Along with adopting the island setting, Sun & Moon decide to turn the traditional Pokemon game on its head by introducing the Island Challenge. The Island Challenge is how you, as the player, follow this particular Pokemon story as opposed to the tired and true collect the eight gym badges and beat the establish Elite Four story-line. The Island Challenge is a traditional and cultural test of skill that the people of Alola have adopted over the years and, while it may not be the sort of challenge players are use to, it still embodies what the Pokemon series is all about: finding exotic places, capturing new Pokemon, and having battles you won’t soon forget.

And with that being said, lets get into the review shall we?

Gameplay

I figure we should tackle all of the battle and game-play elements first since I know most of you, like myself, keep coming back to Pokemon in order to make that perfect and unbeatable team to crush anyone who comes your way.

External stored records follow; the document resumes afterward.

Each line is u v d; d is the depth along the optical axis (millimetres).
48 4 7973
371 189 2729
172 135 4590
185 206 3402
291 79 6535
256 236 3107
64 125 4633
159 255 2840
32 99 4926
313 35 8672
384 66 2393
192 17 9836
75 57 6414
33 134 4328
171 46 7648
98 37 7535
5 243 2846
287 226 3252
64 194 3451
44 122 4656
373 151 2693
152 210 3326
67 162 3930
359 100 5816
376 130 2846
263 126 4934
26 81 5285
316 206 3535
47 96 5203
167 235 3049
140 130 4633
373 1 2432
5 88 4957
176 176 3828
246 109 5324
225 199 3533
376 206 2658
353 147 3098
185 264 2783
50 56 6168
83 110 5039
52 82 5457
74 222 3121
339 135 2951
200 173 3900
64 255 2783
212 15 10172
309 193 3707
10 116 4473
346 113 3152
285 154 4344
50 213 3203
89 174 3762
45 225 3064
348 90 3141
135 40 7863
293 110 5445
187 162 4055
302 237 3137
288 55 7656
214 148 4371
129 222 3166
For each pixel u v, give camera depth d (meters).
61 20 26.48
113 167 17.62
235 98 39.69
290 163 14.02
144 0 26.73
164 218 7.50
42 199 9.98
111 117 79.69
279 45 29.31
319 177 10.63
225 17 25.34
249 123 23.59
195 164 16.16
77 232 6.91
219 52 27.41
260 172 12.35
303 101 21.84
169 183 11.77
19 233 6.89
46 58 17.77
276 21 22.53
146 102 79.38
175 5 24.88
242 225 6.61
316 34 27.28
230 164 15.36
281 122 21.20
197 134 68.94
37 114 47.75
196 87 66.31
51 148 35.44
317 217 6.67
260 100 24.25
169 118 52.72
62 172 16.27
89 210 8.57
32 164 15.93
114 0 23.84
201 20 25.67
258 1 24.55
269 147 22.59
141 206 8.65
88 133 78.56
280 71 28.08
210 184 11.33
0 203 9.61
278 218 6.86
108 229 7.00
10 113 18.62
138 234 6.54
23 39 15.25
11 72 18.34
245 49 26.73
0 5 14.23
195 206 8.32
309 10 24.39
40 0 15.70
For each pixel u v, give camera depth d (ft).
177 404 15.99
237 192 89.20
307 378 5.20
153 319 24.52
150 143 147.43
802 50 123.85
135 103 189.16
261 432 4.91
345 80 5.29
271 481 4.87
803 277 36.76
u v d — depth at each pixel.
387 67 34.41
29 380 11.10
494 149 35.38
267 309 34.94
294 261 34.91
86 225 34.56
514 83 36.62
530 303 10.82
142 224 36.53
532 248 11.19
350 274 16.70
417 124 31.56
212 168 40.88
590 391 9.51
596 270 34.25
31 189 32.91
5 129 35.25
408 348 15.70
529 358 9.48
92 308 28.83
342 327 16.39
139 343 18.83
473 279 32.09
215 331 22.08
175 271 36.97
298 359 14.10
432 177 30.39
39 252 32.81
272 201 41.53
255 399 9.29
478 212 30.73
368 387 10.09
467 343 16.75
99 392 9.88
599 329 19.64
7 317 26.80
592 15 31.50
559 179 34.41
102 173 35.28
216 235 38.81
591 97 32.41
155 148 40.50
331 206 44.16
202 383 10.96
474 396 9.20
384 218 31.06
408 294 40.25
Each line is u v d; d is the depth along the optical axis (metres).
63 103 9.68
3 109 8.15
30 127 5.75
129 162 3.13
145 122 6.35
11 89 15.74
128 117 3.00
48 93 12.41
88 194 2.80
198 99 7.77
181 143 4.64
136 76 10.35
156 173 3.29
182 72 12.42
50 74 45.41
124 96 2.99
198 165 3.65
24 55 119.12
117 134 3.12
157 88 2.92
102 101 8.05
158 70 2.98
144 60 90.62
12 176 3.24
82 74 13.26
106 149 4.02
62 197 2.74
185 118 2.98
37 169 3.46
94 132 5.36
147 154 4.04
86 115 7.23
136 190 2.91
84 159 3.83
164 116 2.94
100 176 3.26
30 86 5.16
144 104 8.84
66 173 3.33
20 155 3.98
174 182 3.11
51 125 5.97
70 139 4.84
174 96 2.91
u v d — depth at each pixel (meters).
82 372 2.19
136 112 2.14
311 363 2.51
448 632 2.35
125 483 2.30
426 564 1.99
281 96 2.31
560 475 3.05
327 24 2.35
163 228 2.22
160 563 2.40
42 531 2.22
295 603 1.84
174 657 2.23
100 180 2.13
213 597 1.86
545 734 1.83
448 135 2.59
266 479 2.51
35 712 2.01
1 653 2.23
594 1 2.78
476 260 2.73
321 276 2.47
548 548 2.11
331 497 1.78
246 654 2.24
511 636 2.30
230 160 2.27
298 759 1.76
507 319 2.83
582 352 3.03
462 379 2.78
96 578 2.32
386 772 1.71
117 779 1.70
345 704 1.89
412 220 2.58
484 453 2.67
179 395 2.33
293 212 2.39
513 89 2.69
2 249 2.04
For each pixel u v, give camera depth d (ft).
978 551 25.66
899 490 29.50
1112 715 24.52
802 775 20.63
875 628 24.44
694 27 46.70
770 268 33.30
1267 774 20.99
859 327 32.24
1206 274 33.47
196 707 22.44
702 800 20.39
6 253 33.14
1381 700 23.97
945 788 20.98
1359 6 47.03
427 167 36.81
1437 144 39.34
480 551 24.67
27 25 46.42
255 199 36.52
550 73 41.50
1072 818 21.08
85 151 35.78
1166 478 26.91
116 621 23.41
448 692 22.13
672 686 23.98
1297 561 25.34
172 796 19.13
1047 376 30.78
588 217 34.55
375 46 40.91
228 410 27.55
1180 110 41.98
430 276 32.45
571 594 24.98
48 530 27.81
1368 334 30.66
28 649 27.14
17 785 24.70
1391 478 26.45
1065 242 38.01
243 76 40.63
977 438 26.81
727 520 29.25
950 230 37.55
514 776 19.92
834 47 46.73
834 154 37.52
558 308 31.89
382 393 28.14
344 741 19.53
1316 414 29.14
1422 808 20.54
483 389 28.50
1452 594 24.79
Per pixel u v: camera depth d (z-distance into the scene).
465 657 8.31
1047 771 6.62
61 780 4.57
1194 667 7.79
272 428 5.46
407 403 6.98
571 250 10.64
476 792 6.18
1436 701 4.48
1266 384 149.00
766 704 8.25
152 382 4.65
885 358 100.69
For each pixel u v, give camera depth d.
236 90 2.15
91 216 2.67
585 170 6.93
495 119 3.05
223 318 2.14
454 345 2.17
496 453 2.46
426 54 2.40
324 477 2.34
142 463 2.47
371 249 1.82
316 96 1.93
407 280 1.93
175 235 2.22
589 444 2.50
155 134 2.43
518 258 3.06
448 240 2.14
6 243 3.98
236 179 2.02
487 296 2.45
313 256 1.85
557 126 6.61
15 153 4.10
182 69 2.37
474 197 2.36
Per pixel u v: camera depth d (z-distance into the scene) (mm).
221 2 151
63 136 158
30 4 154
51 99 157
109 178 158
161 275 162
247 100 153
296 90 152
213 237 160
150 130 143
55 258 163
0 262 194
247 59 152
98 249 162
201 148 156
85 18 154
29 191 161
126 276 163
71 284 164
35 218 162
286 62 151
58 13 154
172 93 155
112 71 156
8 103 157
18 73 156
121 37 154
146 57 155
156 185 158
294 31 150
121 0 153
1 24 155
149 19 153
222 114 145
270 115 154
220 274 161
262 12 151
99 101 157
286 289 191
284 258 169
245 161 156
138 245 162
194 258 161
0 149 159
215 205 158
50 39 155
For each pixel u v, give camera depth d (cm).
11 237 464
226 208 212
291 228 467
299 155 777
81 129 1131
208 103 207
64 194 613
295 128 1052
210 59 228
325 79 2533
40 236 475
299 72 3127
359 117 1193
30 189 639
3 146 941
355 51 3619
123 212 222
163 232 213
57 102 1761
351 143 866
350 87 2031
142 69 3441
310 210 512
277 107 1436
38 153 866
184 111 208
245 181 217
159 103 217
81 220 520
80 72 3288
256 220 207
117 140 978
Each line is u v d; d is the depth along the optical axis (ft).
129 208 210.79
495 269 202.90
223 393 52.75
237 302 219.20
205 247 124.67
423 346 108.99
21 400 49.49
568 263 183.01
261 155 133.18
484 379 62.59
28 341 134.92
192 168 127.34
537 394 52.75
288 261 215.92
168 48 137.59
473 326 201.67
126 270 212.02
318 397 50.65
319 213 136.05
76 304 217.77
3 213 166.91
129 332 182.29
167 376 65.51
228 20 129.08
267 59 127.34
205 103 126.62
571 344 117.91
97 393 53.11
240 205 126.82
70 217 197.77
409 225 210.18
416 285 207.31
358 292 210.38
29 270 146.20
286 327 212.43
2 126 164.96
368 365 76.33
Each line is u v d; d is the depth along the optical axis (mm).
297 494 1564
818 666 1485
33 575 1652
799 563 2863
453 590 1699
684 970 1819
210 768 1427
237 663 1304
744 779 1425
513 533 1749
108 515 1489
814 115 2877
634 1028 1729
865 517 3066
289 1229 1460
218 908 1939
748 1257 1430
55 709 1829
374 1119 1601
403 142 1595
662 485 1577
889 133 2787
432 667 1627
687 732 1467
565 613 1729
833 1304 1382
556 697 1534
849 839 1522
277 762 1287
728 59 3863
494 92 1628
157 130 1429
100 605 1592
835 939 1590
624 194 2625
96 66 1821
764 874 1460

Well, let me say that after spending a little over 40+ hours with Pokemon Moon I found that the variety of Pokemon available and the battle system have never been better. As I was saying in the beginning of this review, Pokemon Sun & Moon still exemplify what makes the Pokemon series so great and at this point Game Freak and The Pokemon Company have perfected the Pokemon game-play formula.

From the get-go you are able to access a wide variety of Pokemon outside of just the normal starter flying, bug, and normal type Pokemon. In fact, there are so many cool Pokemon like Rockruff and Fomantis to catch at the beginning of the game that there isn’t any point in bothering to catch a Yungoos or a Caterpie. The Alolan forms of generation one Pokemon are genuinely and surprisingly great too, even if some are as goofy looking as can be (Yes Alola Persian, I’m looking at you…). Alola Marowak and Sandslash quickly worked their way into my heart and made me appreciate the dedication that the game has to its island setting. I honestly hope that using a region’s ecology to influence the Pokemon inhabiting is an aspect that the developers bring back to the next pair of games.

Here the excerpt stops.